His eyes were faded blue, but they darkened at my question until they looked even deeper than mine in colour.

‘I’m sorry,’ I said hurriedly, realising I’d probably broken every rule of cemetery etiquette. ‘That’s far too personal a question to ask a stranger.’

‘Well, we’re not exactly strangers now, seeing as we’ve introduced ourselves,’ Henry said reasonably.

‘And all the visitors you encounter here, the regulars and the not-so-frequent ones, are all here to talk to the people we’ve loved and lost. We have so much in common it feels like we’re all already connected, already friends. ’

It was a very romanticised way of looking at it, but strangely I rather liked it.

‘But to answer your question, Ellie, I come here each day to be close to the only woman I ever loved. My Bee.’ He turned in his seat and his gaze focused on a row of gravestones on the other side of the path beneath the shade of several willow trees.

‘I’m sorry for your loss,’ I said.

‘As am I, for yours,’ Henry replied, his eyes going back to Mum’s plot. ‘It’s very recent for you,’ he observed, no doubt having noticed the dates engraved on the granite plinth.

‘Newer than you can imagine,’ I said.

His eyebrows were white and bushy, in the way older men’s often are. They were currently raised on his forehead, like albino caterpillars.

I bit my lip. Was I really about to confess my failings as a daughter to a total stranger, when I hadn’t even found the courage to do so to either my friends, or to Rhys? Apparently, I was.

‘I . . . I had an accident a short while ago.’

Henry sat up straighter, his face full of concern. What an incredibly nice man he was.

‘I’m fine now. Well, almost fine. But it did some strange things to my memory.’ I could feel my eyes filling with tears. They were literally one blink away from coursing down my face. My voice dropped to a hoarse confessional box whisper.

‘I forgot my own mother had died.’

His lips parted, closed, and then parted again, as though he kept finding a suitable response and just as quickly discarding it. I didn’t blame him. It was hardly something you heard every day.

‘So, for me it’s been more like a few days to get my head around losing her. I mean, I can now remember bits and pieces of what happened. I remember her getting sick, and that it all went to shit very soon after that.

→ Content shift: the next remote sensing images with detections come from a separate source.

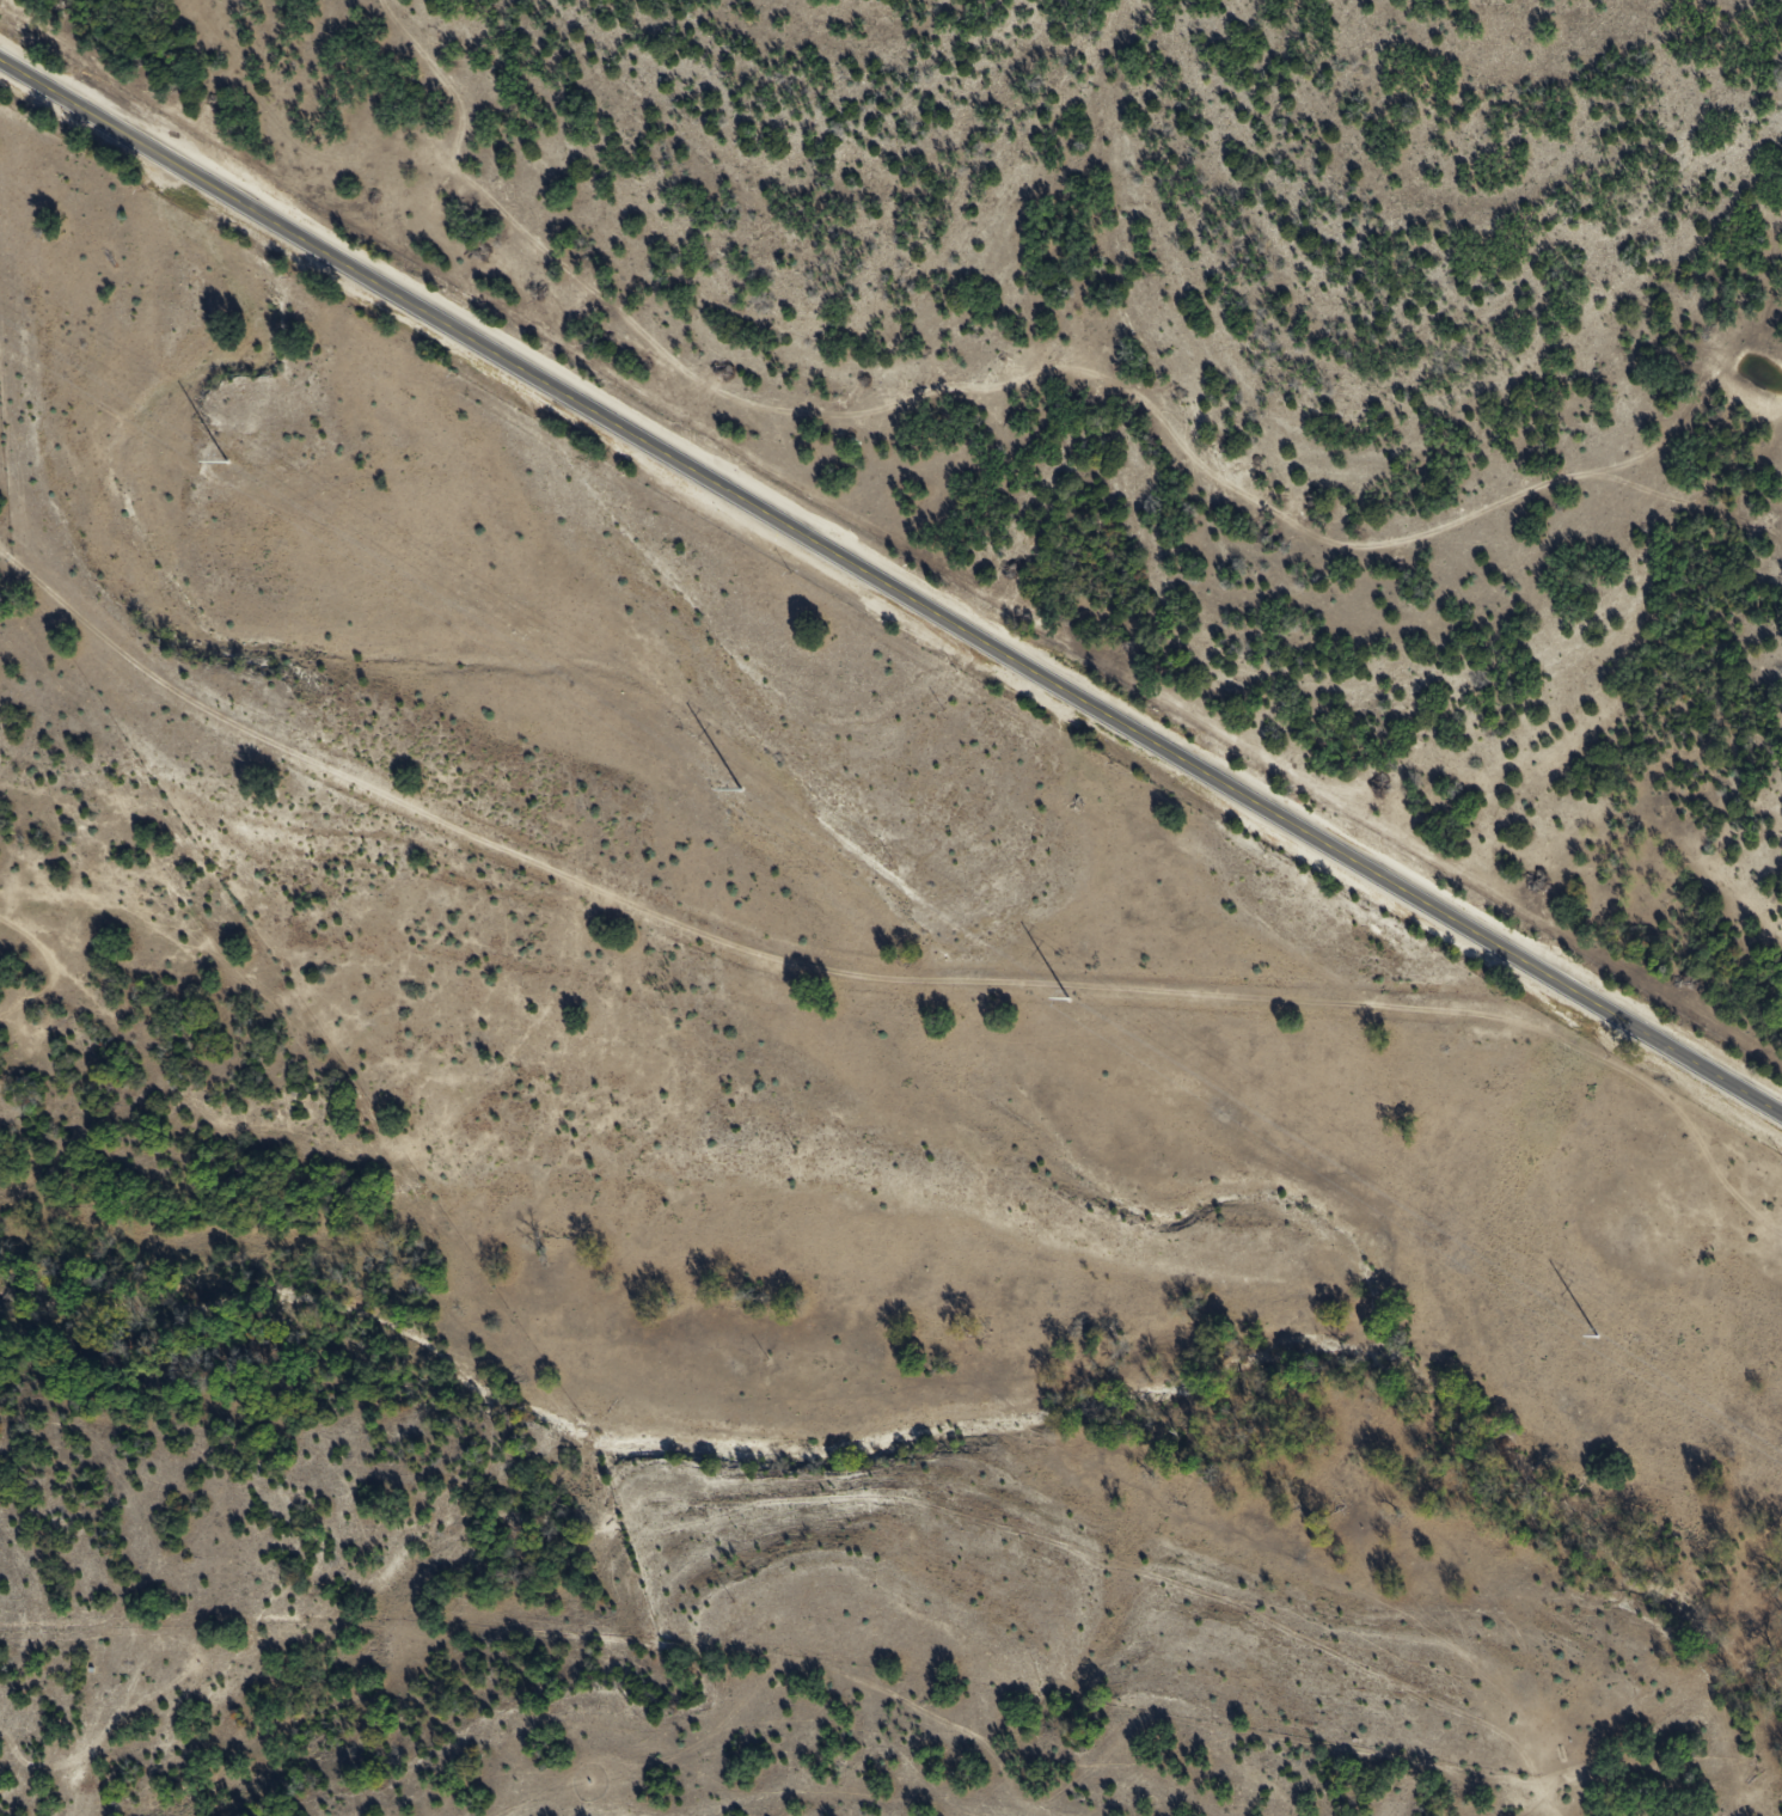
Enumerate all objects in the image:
power tower: (227, 463)
road: (891, 586)
power tower: (738, 789)
power tower: (1066, 997)
power tower: (1595, 1335)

Sorry,’ I said, apologising for swearing.

He gave a wry smile. ‘I was a schoolteacher for forty-five years, my dear. I don’t think there’s anything you could say that I haven’t heard a thousand times before.’

I knew it.

‘Do you know what’s the worst thing about forgetting?’

Henry inclined his head, encouraging me to continue. ‘It’s not knowing if I came here to visit her during the last six months.’

‘Why would you think that you hadn’t?’

He really did ask excellent questions.

‘My mother and I didn’t always have the best of relationships. She and I clashed . . . a lot. I don’t think either of us found the other very easy to get along with.’

‘That seems hard to believe,’ Henry said gently. ‘I mean I’ve only known you for . . .’ He consulted his watch. ‘ . . . less than half an hour, and I find you extremely easy to get on with.’

I smiled at that before my eyes went to my mother’s plot. ‘I don’t think you’d have said the same thing about her, sadly.’ Up went his eyebrows again. ‘She was always very critical, very prickly.’

‘I’m so sorry, my dear,’ Henry said sadly. And it really sounded as though he meant it.